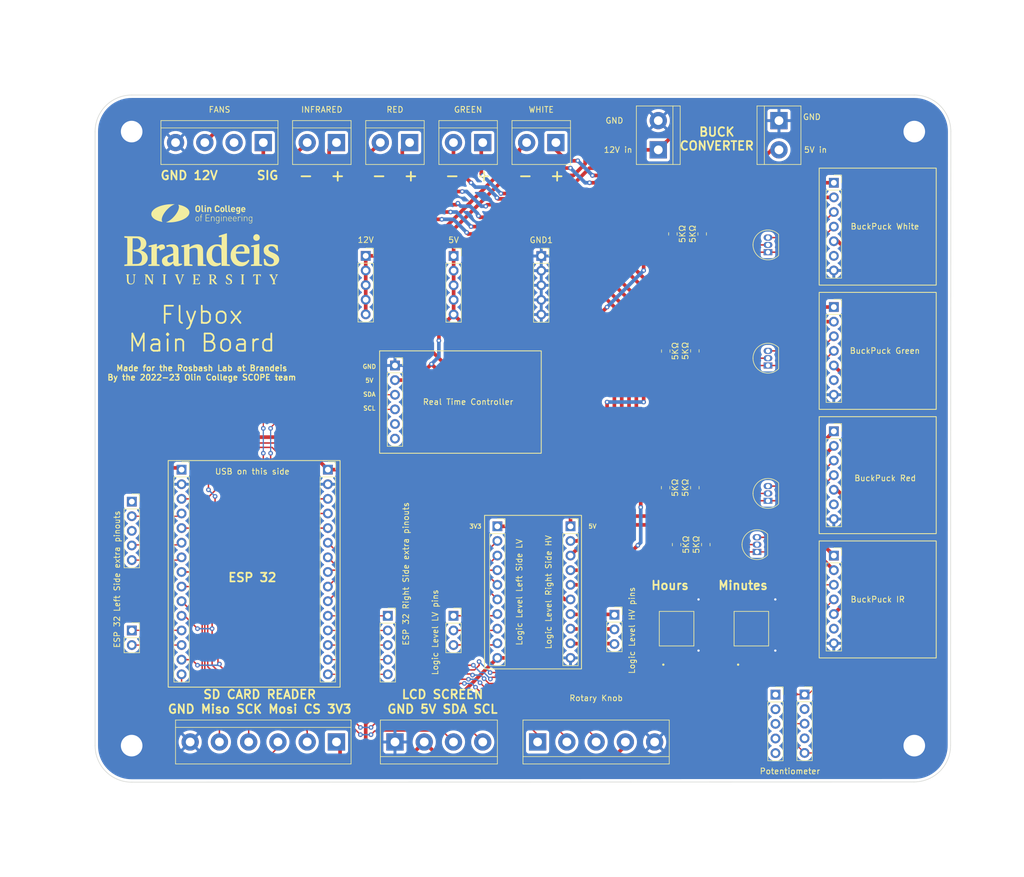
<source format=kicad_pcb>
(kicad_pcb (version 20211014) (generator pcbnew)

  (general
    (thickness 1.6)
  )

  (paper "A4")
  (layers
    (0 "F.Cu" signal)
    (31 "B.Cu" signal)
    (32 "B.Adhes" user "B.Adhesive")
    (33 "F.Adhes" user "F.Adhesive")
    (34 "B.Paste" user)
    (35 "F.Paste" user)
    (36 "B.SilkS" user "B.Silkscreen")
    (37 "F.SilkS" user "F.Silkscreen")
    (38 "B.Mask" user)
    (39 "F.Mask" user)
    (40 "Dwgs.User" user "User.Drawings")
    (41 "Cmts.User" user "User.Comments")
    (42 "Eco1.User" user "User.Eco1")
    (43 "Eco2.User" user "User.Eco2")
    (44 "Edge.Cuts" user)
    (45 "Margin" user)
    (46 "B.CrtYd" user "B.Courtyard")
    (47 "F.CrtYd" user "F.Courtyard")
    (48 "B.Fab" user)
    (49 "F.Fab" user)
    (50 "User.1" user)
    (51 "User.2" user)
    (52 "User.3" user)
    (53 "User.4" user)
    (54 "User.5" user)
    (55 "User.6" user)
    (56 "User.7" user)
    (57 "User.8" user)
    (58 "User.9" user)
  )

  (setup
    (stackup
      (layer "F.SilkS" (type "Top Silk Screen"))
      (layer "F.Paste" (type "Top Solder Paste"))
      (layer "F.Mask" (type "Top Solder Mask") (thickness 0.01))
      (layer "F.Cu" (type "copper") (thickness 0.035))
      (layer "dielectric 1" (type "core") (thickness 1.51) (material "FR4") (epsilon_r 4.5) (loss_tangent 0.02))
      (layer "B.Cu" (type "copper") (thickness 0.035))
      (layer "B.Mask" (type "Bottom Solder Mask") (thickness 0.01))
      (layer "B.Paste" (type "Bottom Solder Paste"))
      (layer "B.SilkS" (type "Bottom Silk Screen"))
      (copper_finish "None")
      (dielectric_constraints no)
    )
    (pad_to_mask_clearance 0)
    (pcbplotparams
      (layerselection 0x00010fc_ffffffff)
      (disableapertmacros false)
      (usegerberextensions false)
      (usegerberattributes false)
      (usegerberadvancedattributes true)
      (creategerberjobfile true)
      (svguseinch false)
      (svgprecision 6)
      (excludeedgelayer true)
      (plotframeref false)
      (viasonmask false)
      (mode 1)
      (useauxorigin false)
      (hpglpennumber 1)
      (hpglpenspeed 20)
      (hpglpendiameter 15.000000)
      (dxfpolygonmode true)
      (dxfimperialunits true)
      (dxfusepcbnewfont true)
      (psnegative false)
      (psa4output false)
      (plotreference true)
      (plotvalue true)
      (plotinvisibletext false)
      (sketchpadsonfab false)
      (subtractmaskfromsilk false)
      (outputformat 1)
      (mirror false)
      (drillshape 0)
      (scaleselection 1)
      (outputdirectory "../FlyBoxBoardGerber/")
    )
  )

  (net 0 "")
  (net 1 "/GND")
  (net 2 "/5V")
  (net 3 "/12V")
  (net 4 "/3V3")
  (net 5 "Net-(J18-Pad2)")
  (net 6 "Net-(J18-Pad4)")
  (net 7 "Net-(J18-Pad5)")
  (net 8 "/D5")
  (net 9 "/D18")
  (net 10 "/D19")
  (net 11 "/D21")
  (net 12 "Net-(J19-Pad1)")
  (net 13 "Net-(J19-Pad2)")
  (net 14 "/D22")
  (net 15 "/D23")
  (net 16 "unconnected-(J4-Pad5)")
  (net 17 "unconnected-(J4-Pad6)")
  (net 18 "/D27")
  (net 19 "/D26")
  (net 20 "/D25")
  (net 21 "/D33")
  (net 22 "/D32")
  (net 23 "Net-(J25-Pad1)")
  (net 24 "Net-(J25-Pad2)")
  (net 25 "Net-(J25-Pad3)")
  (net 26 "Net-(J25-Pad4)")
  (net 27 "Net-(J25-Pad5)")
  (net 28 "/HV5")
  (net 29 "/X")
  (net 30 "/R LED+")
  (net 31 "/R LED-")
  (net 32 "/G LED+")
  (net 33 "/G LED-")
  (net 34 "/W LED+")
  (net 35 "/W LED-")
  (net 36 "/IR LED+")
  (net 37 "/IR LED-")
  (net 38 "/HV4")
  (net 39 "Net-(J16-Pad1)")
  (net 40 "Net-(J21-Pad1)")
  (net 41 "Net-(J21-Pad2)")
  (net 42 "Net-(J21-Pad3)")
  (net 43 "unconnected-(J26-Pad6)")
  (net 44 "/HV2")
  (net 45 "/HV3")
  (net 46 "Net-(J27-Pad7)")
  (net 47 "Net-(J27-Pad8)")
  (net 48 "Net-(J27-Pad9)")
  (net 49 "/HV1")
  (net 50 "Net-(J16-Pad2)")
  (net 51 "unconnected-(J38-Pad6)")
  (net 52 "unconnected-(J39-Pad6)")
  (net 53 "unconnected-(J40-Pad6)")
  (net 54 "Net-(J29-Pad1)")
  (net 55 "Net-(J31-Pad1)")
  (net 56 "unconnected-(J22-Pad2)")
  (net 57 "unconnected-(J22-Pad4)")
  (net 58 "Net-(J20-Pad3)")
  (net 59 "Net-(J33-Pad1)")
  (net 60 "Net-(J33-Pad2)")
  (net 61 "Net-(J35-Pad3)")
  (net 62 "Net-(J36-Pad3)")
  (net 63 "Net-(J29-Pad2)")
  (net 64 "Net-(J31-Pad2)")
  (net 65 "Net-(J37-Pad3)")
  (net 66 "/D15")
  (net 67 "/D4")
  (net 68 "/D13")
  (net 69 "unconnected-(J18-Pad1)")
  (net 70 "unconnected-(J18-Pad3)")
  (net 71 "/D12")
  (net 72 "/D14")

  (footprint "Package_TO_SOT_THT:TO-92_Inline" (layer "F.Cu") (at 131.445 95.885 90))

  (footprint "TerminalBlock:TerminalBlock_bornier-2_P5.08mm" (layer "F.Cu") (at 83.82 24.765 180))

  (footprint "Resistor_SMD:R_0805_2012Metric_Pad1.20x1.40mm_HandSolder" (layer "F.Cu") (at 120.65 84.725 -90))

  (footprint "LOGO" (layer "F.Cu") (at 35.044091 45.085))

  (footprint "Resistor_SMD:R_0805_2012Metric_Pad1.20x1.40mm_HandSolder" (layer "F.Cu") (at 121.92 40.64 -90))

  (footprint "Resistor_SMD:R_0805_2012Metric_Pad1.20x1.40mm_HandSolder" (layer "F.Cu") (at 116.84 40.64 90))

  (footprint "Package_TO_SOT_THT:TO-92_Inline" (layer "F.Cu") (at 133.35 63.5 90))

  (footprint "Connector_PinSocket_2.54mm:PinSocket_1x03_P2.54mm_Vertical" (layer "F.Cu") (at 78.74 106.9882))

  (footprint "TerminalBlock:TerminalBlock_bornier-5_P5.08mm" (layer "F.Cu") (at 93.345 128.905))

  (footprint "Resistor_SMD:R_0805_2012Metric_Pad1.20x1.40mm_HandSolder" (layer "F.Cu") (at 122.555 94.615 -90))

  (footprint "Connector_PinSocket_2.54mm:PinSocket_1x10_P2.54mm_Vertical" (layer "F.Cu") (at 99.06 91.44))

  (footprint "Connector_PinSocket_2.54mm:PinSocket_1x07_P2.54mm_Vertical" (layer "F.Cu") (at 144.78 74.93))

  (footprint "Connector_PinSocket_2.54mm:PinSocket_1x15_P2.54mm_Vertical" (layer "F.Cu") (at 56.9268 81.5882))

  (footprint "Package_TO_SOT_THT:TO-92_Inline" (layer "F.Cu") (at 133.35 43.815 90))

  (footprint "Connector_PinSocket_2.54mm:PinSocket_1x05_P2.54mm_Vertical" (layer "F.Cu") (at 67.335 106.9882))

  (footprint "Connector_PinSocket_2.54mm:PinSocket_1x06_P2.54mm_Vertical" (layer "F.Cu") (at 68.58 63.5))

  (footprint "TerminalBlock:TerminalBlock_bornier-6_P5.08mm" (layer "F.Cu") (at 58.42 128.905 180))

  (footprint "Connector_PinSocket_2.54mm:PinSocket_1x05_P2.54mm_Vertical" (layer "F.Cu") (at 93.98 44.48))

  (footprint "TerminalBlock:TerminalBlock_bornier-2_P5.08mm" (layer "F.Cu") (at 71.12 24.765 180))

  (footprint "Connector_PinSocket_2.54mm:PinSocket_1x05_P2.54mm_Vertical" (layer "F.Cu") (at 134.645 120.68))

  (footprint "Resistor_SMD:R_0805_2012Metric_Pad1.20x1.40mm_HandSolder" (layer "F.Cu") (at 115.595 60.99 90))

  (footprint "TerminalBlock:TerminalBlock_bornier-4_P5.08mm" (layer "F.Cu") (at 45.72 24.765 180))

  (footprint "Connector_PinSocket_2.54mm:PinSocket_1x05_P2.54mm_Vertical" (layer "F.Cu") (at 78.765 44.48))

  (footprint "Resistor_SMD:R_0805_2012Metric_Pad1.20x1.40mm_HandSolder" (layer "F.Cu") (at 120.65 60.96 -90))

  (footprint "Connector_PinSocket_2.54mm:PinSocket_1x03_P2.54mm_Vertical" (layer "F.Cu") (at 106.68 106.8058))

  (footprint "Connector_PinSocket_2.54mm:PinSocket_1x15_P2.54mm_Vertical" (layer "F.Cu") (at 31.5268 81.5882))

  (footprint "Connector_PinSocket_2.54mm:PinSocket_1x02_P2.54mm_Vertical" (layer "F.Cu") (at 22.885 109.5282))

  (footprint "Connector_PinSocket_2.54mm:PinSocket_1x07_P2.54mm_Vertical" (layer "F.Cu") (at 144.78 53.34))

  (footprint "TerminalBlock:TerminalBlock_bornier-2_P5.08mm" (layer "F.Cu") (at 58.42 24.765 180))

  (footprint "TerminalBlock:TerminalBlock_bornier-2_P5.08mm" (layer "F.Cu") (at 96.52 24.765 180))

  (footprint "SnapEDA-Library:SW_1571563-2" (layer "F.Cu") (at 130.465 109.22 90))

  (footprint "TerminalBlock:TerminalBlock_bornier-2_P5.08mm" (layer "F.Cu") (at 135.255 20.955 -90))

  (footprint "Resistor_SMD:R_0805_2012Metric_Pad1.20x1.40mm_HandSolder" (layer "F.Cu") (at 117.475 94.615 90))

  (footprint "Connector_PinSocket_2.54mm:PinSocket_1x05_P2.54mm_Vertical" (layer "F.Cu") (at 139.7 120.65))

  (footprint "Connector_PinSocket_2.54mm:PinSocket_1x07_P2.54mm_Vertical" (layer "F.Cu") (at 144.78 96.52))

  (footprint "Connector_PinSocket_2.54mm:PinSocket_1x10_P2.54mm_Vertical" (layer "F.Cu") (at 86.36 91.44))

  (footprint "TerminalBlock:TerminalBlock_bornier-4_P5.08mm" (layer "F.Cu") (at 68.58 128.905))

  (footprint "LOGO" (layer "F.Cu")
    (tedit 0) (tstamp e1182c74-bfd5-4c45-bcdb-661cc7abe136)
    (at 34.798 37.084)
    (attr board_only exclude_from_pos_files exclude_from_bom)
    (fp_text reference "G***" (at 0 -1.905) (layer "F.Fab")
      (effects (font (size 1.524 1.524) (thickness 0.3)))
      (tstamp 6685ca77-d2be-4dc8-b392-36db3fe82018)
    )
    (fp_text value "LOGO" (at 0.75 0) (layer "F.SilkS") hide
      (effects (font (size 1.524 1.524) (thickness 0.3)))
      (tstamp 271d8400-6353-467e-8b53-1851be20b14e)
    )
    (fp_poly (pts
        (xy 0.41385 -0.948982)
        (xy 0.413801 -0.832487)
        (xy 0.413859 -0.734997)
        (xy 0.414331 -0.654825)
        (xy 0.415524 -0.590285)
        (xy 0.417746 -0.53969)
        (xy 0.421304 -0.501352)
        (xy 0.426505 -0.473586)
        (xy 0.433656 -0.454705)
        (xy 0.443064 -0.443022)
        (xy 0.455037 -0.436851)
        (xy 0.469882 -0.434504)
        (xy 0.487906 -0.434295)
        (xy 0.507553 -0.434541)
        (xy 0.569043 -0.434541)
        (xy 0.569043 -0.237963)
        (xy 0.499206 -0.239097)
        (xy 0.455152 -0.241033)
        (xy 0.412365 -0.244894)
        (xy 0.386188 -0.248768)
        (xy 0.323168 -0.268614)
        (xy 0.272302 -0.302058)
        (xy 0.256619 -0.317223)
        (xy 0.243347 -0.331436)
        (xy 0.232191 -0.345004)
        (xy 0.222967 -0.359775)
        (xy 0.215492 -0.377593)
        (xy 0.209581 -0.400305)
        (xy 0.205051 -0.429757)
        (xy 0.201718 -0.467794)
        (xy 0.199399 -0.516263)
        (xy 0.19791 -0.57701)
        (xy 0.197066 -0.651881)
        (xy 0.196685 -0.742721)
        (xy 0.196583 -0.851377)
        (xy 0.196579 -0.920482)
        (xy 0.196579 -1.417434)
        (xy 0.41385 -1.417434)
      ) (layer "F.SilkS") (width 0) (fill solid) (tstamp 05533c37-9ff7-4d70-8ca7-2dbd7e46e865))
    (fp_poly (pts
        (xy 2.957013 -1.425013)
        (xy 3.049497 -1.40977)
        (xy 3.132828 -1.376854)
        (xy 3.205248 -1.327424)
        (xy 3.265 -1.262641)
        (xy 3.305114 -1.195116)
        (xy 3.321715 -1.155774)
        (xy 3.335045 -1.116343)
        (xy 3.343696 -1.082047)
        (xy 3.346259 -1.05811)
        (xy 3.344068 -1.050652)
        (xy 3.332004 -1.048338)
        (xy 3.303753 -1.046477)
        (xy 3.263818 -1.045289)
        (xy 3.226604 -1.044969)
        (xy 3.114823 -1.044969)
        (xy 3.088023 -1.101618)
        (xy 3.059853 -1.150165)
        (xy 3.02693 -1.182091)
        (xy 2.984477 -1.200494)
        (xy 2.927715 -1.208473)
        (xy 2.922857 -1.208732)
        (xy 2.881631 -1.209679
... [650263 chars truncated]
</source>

Work to be completed:
Everything from the line with "(at 68.58 63.5))" through the line with "130.465 109.22 90))" should be written out exactly as it appears above, end lines included, and nothing outside that range.

Output of the task:
  (footprint "Connector_PinSocket_2.54mm:PinSocket_1x06_P2.54mm_Vertical" (layer "F.Cu") (at 68.58 63.5))

  (footprint "TerminalBlock:TerminalBlock_bornier-6_P5.08mm" (layer "F.Cu") (at 58.42 128.905 180))

  (footprint "Connector_PinSocket_2.54mm:PinSocket_1x05_P2.54mm_Vertical" (layer "F.Cu") (at 93.98 44.48))

  (footprint "TerminalBlock:TerminalBlock_bornier-2_P5.08mm" (layer "F.Cu") (at 71.12 24.765 180))

  (footprint "Connector_PinSocket_2.54mm:PinSocket_1x05_P2.54mm_Vertical" (layer "F.Cu") (at 134.645 120.68))

  (footprint "Resistor_SMD:R_0805_2012Metric_Pad1.20x1.40mm_HandSolder" (layer "F.Cu") (at 115.595 60.99 90))

  (footprint "TerminalBlock:TerminalBlock_bornier-4_P5.08mm" (layer "F.Cu") (at 45.72 24.765 180))

  (footprint "Connector_PinSocket_2.54mm:PinSocket_1x05_P2.54mm_Vertical" (layer "F.Cu") (at 78.765 44.48))

  (footprint "Resistor_SMD:R_0805_2012Metric_Pad1.20x1.40mm_HandSolder" (layer "F.Cu") (at 120.65 60.96 -90))

  (footprint "Connector_PinSocket_2.54mm:PinSocket_1x03_P2.54mm_Vertical" (layer "F.Cu") (at 106.68 106.8058))

  (footprint "Connector_PinSocket_2.54mm:PinSocket_1x15_P2.54mm_Vertical" (layer "F.Cu") (at 31.5268 81.5882))

  (footprint "Connector_PinSocket_2.54mm:PinSocket_1x02_P2.54mm_Vertical" (layer "F.Cu") (at 22.885 109.5282))

  (footprint "Connector_PinSocket_2.54mm:PinSocket_1x07_P2.54mm_Vertical" (layer "F.Cu") (at 144.78 53.34))

  (footprint "TerminalBlock:TerminalBlock_bornier-2_P5.08mm" (layer "F.Cu") (at 58.42 24.765 180))

  (footprint "TerminalBlock:TerminalBlock_bornier-2_P5.08mm" (layer "F.Cu") (at 96.52 24.765 180))

  (footprint "SnapEDA-Library:SW_1571563-2" (layer "F.Cu") (at 130.465 109.22 90))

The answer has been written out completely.